It is generally known that 'jumps' in frequency data are difficult to estimate. In the current literature, many different techniques for estimating such jumps have been tested and often with satisfactory results. A summarizing paper about some of these techniques would be, for example, Riley, 2008.
However, all these techniques are concerning frequency data that 'floats', in the sense that the data returns to a mean $\alpha>0$. I'm interested in detecting outbreaks for frequency data where $\alpha = 0$.
A visualisation of this type of frequency data (graph from Brookmeyer & Stroup, 2003) would be:
Now I found that this sort of data is often considered in 'disease outbreak detection' literature. But I am not able to find good transformations, algorithms or estimation procedures at all.
This might be due to the fact that I am unsure about the name of this sort of frequency data.
The graph I showed above of Brookmeyer & Stroup is a CUSUM plot of 'floating' frequency data, so it's not the data itself. They state that if the CUSUM plot exceeds $h\sigma$, an alert is declared. This makes sense as the CUSUM is a transformation of the deviations from the mean. But in the case of $\alpha=0$ type frequency data, this technique can't be applied.
So, I have two questions:
- What are known transformations (such as CUSUM for 'floating' frequency data) for this type?
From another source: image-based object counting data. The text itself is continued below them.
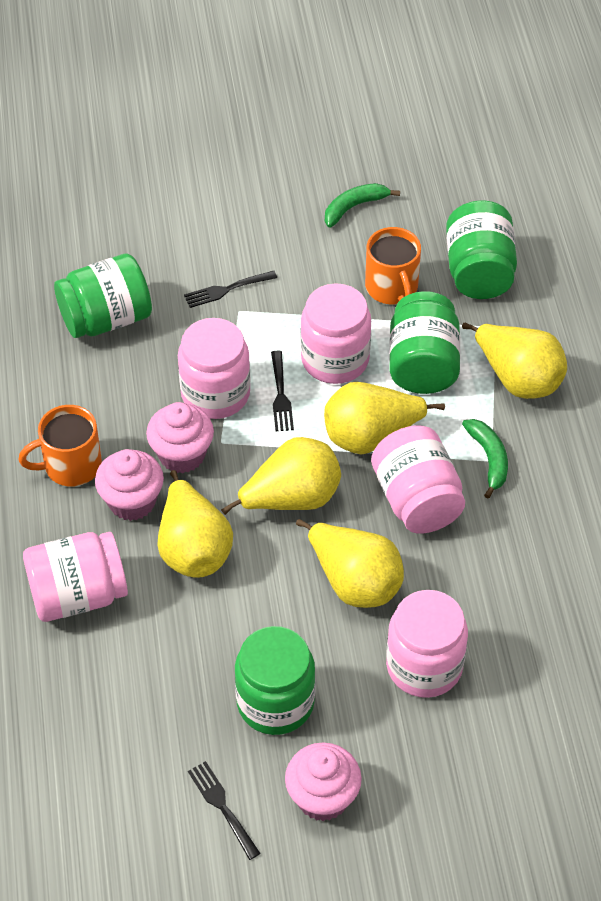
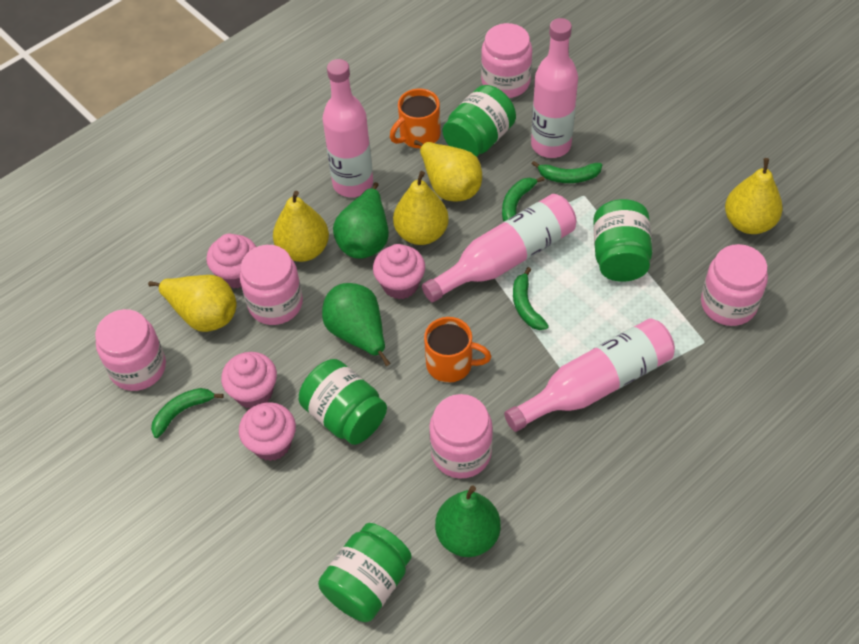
black fork: [184,271,277,308] [188,761,261,860] [271,351,294,431] = 3 -> none = 0
green banana: [325,183,400,228] [462,419,508,499] = 2 -> [151,388,224,438] [502,176,545,221] [513,267,549,330] [532,161,602,183] = 4
green pear: none = 0 -> [322,283,391,366] [333,182,389,259] [435,485,501,557] = 3
pink bottle: none = 0 -> [323,59,373,197] [422,194,576,302] [504,318,675,432] [531,18,578,158] = 4
pink cupcake: [95,449,164,521] [146,402,214,473] [285,742,362,821] = 3 -> [206,234,256,289] [221,352,277,409] [239,402,296,461] [373,244,425,299] = 4

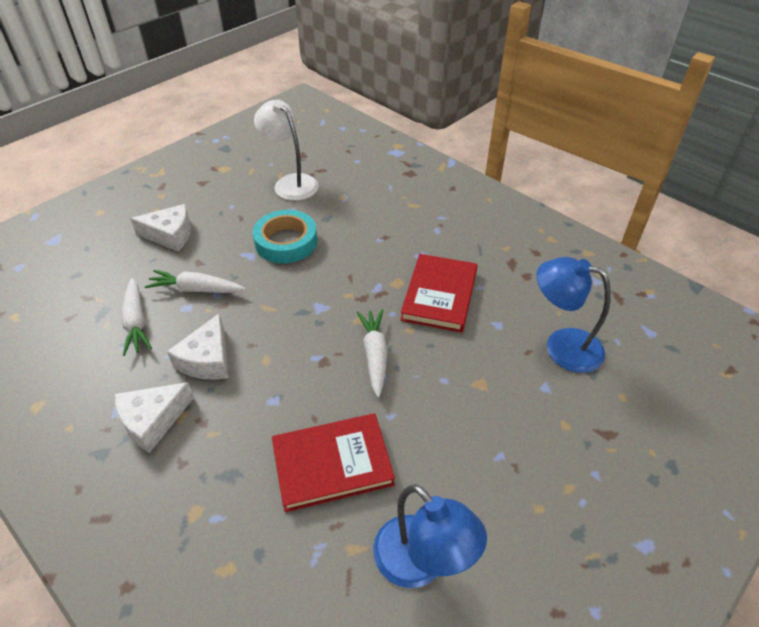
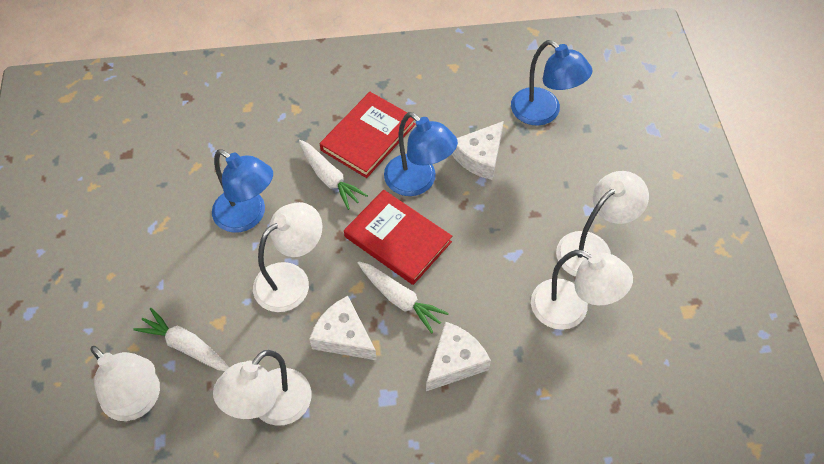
blue lamp: [373,484,487,588] [537,257,611,373] = 2 -> [212,149,273,233] [384,112,458,196] [511,40,593,126] = 3
turquoise tape: [253,210,317,263] = 1 -> none = 0
white lamp: [254,100,319,201] = 1 -> [90,346,160,421] [213,350,312,426] [253,202,322,312] [531,250,633,330] [556,171,649,277] = 5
- What are well known and widely used detection algorithms for this type?
Any insights are highly appreciated.
Edit (some intuition)
Simple algorithms that work well in real-time might be some type of transformation that takes into account the mean or stdev. of the data. Even though such a transformations are easy to construct, it might be very difficult to separate 'real outbreaks' from normal observations. This because the mean and stdev. both tend to zero when taken over a certain window. E.g. a threshold such as $k \sigma$ or $k \mu$ will not be robust.